The Lady of the Lake appeared in May 1810, being published by Ballantyne and Miller, and at once attained enormous popularity. Twenty thousand copies were sold within the year, two thousand of which were costly quartos; and while there can be no doubt that this was the highest point of Scott's poetical vogue, there is, I believe, not much doubt that the poem has always continued to be a greater favourite with the general than any other of his. It actually, more than any other, created the furore for Scottish scenery and touring, which has never ceased since; it supplied in the descriptions of that scenery, in the fight between Roderick and Fitz-James, and in other things, his most popular passages; and it has remained probably the type of his poetry to the main body of readers.
- - -
Set problem 1:
In the rows below, copy word for word the lines from the one containing "list Zabezpieczenie należytego" through the one containing "list O wyborze", including both.
- - -
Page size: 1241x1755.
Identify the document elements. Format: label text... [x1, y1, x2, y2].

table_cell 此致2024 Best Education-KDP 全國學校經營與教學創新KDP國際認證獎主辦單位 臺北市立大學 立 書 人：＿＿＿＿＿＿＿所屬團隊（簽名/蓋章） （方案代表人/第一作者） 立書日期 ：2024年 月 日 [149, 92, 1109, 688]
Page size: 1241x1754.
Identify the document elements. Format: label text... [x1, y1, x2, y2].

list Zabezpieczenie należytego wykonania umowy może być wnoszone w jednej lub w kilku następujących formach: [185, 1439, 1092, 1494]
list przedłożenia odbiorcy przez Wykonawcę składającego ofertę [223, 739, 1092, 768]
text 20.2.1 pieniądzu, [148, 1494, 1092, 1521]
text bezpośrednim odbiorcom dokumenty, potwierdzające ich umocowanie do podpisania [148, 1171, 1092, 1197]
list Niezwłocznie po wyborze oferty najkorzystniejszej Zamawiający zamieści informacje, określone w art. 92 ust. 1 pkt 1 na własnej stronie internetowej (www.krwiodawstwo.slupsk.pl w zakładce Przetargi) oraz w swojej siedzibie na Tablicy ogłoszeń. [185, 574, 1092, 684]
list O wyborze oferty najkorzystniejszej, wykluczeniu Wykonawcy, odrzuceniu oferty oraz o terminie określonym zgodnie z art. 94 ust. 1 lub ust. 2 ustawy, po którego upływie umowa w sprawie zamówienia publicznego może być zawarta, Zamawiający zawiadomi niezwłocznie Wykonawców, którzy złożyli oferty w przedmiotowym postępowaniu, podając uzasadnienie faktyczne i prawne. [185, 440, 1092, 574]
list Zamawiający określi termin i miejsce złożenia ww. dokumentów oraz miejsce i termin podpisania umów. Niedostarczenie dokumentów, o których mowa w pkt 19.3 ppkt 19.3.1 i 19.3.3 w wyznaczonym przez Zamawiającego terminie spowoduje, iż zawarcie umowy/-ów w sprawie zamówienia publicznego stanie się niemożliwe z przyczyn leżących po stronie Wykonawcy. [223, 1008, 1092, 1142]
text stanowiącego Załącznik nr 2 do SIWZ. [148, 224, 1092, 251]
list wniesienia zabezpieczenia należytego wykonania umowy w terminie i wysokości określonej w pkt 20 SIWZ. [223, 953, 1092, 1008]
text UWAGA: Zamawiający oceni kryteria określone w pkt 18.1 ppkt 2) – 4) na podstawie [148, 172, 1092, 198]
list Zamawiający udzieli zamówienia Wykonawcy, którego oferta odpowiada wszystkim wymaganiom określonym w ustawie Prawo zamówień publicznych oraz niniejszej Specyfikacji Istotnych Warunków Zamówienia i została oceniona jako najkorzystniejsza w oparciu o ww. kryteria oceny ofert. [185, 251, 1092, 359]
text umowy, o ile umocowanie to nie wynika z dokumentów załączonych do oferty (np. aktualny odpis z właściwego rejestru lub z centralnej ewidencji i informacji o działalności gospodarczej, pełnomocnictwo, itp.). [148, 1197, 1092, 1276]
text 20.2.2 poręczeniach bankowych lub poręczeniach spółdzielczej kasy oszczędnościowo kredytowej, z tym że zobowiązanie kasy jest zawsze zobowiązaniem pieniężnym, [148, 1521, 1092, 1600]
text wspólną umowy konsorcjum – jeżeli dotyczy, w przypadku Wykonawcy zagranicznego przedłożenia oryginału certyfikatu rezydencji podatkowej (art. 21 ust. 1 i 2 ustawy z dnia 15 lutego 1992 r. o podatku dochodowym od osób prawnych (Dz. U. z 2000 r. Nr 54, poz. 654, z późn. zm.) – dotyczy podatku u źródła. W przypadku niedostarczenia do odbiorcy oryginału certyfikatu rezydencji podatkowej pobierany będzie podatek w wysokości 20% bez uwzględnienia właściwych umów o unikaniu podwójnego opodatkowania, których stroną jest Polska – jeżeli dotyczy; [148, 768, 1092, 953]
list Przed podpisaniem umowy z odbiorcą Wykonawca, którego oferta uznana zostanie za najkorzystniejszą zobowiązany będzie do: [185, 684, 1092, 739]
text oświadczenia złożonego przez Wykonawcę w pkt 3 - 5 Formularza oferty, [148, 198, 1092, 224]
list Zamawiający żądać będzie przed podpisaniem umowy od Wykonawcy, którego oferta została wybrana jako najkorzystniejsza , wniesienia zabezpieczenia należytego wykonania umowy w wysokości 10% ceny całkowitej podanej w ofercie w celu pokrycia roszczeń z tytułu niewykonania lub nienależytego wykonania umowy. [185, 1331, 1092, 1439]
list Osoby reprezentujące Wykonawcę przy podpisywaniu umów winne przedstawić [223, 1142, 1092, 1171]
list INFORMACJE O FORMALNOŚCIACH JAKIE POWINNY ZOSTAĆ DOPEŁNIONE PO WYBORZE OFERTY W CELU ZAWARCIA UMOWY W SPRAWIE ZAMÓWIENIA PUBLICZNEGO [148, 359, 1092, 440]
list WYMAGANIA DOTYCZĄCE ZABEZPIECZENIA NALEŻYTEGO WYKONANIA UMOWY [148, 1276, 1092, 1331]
- - -
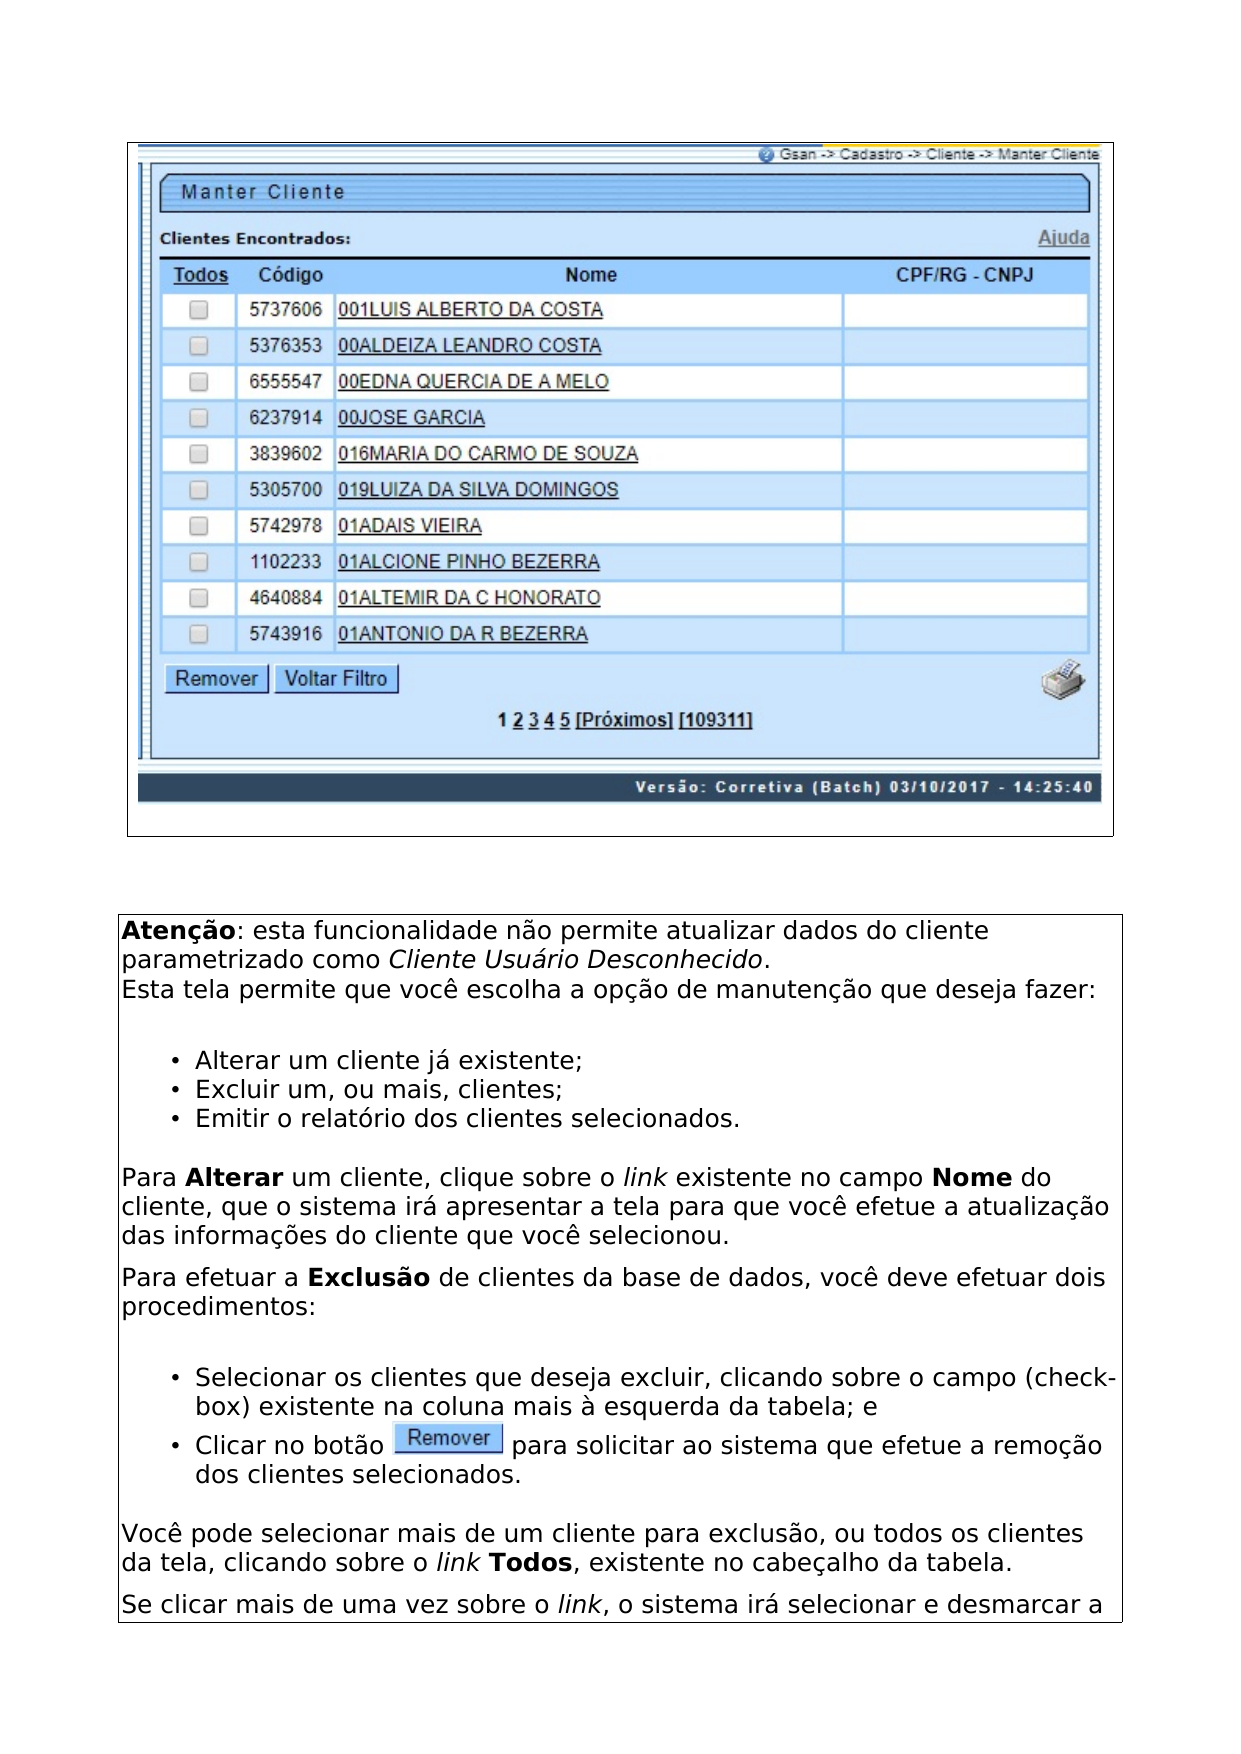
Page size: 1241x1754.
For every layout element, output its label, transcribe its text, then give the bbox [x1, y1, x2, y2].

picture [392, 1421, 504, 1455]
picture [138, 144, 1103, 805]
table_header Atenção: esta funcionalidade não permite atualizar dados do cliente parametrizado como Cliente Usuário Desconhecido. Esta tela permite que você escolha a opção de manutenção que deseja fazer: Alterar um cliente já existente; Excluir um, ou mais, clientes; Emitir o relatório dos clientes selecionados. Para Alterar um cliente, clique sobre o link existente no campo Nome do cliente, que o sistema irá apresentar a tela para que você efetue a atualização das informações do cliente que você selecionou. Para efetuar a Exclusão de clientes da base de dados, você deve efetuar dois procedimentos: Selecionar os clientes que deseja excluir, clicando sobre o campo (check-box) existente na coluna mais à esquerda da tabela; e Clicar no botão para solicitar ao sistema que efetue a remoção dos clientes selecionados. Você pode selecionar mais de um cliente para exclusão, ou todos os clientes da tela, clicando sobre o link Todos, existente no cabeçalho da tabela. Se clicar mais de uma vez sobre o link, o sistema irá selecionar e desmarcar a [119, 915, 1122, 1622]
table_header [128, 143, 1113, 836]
- - -
Set problem 2:
Continue the passage on the reception of The Lady of the Lake from where it stops.

Final answer 1:
list Zabezpieczenie należytego wykonania umowy może być wnoszone w jednej lub w kilku następujących formach: [185, 1439, 1092, 1494]
list przedłożenia odbiorcy przez Wykonawcę składającego ofertę [223, 739, 1092, 768]
text 20.2.1 pieniądzu, [148, 1494, 1092, 1521]
text bezpośrednim odbiorcom dokumenty, potwierdzające ich umocowanie do podpisania [148, 1171, 1092, 1197]
list Niezwłocznie po wyborze oferty najkorzystniejszej Zamawiający zamieści informacje, określone w art. 92 ust. 1 pkt 1 na własnej stronie internetowej (www.krwiodawstwo.slupsk.pl w zakładce Przetargi) oraz w swojej siedzibie na Tablicy ogłoszeń. [185, 574, 1092, 684]
list O wyborze oferty najkorzystniejszej, wykluczeniu Wykonawcy, odrzuceniu oferty oraz o terminie określonym zgodnie z art. 94 ust. 1 lub ust. 2 ustawy, po którego upływie umowa w sprawie zamówienia publicznego może być zawarta, Zamawiający zawiadomi niezwłocznie Wykonawców, którzy złożyli oferty w przedmiotowym postępowaniu, podając uzasadnienie faktyczne i prawne. [185, 440, 1092, 574]

Final answer 2:
Yet there are some who like it less than any other of the major divisions of that poetry, and this is by no means necessarily due either to a desire to be eccentric or to the subtler but almost equally illegitimate operation of the want of novelty—of the fact that its best effects are but repetitions of those of Marmion and the Lay. For, fine as it is, it seems to me to display the drawbacks of Scott's scheme and method more than any of the longer poems. Douglas, Ellen, Malcolm, are null; Roderick and the king have a touch of theatricality which I look for in vain elsewhere in Scott; there is nothing fantastic in the piece like the Goblin Page, and nothing tragical like Constance. There is something teasing in what has been profanely called the 'guide-book' character—the cicerone-like fidelity which contrasts so strongly with the skilfully subordinated description in the two earlier and even in the later poems. Moreover, though Ellis ought not to have called the octosyllable 'the Hudibrastic measure' (which is only a very special variety of it), he was certainly right in objecting to its great predominance in unmixed form here.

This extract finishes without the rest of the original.